The last ASCO annual meeting hosted a special session on cancer and COVID-19 pandemic. In this session data from the thoracic cancers international COVID-19 collaboration (TERAVOLT) registry and from the COVID-19 and cancer consortium registry (CCC-19) were presented [19,20,21]. The TERAVOLT study focused on thoracic malignancies and recruited 400 patients, mainly from Italy, with either confirmed COVID-19 infection or clinically/radiologically suspected infection [19]. The authors reported a mortality rate of 35% with a median follow-up of 33 days. The CCC-19 study reported data on 928 confirmed COVID-19 positive patients, mostly from USA, with various types of cancers [20, 21]. The most prevalent malignancies were breast (21%) and prostate cancer (16%), while the mortality rate was 13% with a median follow-up of 21 days. TERAVOLT data confirmed a high mortality rate among patients with lung cancer who develop COVID-19; in both studies similar independent factors were associated with increased mortality, which included older age, number of comorbidities, poor performance status, active cancer and administration of chemotherapy alone or in combination with other treatments at the time of infection.

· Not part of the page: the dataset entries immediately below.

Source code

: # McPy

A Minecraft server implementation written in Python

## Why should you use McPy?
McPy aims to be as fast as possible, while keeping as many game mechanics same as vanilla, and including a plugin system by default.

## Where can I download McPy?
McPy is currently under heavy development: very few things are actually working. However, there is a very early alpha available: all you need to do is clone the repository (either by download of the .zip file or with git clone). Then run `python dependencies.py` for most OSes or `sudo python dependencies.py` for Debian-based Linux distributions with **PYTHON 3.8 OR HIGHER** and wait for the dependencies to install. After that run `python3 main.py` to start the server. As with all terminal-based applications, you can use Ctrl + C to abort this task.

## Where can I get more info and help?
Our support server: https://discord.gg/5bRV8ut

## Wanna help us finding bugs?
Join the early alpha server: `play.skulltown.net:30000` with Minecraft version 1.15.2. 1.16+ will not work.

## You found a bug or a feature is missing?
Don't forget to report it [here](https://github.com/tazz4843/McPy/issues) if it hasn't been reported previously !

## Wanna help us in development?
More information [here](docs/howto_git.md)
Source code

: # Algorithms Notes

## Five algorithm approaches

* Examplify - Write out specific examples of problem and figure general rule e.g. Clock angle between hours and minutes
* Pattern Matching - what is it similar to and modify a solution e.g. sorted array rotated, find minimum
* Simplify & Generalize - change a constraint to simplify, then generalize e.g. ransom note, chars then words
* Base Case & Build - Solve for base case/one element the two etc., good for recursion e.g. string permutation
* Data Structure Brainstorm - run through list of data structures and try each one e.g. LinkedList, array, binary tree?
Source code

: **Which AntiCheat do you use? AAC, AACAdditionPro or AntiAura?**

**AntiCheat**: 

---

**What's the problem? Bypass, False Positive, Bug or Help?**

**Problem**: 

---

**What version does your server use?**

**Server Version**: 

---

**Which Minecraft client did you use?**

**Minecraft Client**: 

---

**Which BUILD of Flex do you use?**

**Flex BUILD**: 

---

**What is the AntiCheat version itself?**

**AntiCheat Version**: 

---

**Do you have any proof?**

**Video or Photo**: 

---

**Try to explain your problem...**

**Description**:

Several oncology societies have been quick to develop guidelines on cancer care during COVID-19 pandemic and all these guidelines include a series of recommendations that should be adopted by healthcare workers, patients and their family members or accompanists.

However, there are still many unanswered questions regarding the correct management of cancer patients in the COVID-19 era, including the need to stop certain types of therapies or the risk of impairing the outcome when continuing treatments. Some experts have already emphasized the “distraction effect” of the pandemic, which is represented by the risk of shifting total attention away from standard clinical care to COVID-19 only [22]. In fact it is desirable that physicians even during the pandemic should avoid, if possible, delaying any curative interventions (chemotherapy, radiation, surgery). In any case, as previously reported, ESMO, NICE and French guidelines suggested to use a tiered approach to categorize patients into different priority levels to receive active cancer therapy; Hanna et al. also proposed a useful framework for prioritizing cancer therapy in the pandemic era [23].

In conclusion, during the COVID-19 pandemic the adoption of both proactive management and containment measures, as well as adherence to main available recommendations, can help to protect healthcare workers and patients from possible contamination and to choose the best therapeutic strategy for the patients.